Dit wetsvoorstel wil alvast een eerste stap in die richting zetten en drukt de hoop uit dat ook Justitie de stap naar een open communicatie zal (willen) zetten.
In die zin is dit ook een pleidooi voor een model waarbij er rekening gehouden wordt met de oplossingsgraad, naast het feit dat er nationaal nu eens eindelijk werk zou moeten gemaakt worden van eenvormige regels en principes voor het opmaken van criminaliteitscijfers voor gans België. Immers, politie en vooral preventie zijn er om te beletten dat bepaalde criminele handelingen gebeuren, maar politie is er vooral om criminele feiten op te lossen. Indien criminaliteitsanalyse vanuit die globalere context zou bekeken worden, zou de bevolking een totaal ander beeld krijgen over veiligheid en zou onder andere, zoals hoger aangehaald, het subjectief veiligheidsgevoel de hoogte ingaan.

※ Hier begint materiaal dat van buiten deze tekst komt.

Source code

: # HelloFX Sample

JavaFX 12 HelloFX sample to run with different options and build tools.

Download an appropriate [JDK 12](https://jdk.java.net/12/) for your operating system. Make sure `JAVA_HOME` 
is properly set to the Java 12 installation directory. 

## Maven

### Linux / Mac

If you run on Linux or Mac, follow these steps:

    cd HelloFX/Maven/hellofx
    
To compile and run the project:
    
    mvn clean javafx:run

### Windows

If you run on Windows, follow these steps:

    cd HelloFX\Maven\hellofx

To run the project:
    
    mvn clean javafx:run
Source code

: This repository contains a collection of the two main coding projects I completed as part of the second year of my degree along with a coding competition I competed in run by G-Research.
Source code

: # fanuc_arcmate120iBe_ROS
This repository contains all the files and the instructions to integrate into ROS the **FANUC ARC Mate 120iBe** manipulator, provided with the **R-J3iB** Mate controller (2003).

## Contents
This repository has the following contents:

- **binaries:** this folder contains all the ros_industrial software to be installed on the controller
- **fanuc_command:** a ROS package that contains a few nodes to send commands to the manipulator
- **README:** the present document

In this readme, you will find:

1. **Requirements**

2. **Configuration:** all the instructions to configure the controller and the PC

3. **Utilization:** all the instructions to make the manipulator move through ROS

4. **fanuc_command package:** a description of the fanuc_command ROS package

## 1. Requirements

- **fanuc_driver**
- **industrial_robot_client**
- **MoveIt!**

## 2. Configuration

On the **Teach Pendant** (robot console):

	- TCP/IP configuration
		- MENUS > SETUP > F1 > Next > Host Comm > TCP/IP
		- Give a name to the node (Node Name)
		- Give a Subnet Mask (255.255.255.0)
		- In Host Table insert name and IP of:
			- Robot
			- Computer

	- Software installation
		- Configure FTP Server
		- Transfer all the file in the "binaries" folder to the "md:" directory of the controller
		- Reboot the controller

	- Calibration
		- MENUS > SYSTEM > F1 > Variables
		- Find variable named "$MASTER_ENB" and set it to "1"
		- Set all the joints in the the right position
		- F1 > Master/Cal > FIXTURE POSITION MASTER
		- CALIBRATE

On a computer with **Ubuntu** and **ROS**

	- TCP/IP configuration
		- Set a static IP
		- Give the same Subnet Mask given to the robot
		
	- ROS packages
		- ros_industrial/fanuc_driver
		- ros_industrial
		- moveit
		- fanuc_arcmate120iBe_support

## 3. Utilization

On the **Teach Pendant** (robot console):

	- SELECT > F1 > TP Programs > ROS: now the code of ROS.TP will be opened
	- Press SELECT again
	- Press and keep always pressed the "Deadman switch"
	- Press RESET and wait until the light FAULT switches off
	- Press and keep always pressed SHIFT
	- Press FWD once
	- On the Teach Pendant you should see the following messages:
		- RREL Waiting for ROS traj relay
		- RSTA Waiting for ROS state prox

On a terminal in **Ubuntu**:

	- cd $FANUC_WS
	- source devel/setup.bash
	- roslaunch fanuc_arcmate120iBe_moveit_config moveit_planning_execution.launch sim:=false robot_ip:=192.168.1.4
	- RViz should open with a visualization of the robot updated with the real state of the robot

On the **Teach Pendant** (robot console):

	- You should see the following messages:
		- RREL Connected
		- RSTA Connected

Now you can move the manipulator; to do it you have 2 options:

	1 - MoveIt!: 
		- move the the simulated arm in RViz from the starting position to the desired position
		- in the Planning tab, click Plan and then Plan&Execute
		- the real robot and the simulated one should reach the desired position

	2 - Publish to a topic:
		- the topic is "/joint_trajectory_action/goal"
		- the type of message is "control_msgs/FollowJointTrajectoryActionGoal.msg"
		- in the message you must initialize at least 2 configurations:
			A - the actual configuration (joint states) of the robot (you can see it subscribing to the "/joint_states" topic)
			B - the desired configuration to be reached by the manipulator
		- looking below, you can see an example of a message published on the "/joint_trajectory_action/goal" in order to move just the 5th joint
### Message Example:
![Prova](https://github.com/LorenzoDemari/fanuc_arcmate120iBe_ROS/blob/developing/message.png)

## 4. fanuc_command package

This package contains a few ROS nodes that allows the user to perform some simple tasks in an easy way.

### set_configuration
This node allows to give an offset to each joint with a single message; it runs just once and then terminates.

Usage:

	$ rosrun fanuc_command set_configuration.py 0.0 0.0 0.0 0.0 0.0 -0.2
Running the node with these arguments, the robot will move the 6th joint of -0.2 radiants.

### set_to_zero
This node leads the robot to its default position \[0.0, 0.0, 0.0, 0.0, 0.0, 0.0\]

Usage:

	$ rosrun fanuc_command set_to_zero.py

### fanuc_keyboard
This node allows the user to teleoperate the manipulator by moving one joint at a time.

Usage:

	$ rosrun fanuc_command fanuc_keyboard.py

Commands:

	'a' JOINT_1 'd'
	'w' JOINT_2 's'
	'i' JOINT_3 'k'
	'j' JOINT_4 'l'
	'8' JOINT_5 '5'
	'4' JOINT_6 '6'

De regering moet hier prioritair werk van maken, niet alleen van de techniek, maar ook van de wettelijke verplichting voor alle steden en gemeenten en politiezones om bijvoorbeeld twee maanden na afloop van het werkjaar deze éénvormige veiligheidsrapportage bekend te maken.
Dit wetsvoorstel wil alvast de geesten doen rijpen.
Ludwig VANDENHOVE. |
Artikel 1
Deze wet regelt een aangelegenheid als bedoeld in artikel 78 van de Grondwet.
Art. 2
Artikel 45 van de wet van 7 december 1998 tot organisatie van een geïntegreerde politiedienst, gestructureerd op twee niveaus, waarvan de bestaande tekst § 1 zal vormen, wordt aangevuld met een § 2, luidende :
« § 2. De korpschef bezorgt uiterlijk twee maand na het lopend dienstjaar een verslag aan de burgemeester of het politiecollege betreffende de werking van het korps met opgave van het gevoerde politionele beleid, de bereikte resultaten binnen het lokale veiligheidsplan, de geregistreerde criminaliteitsgegevens, het door de politiedienst hieraan gegeven gevolg en de behaalde resultaten.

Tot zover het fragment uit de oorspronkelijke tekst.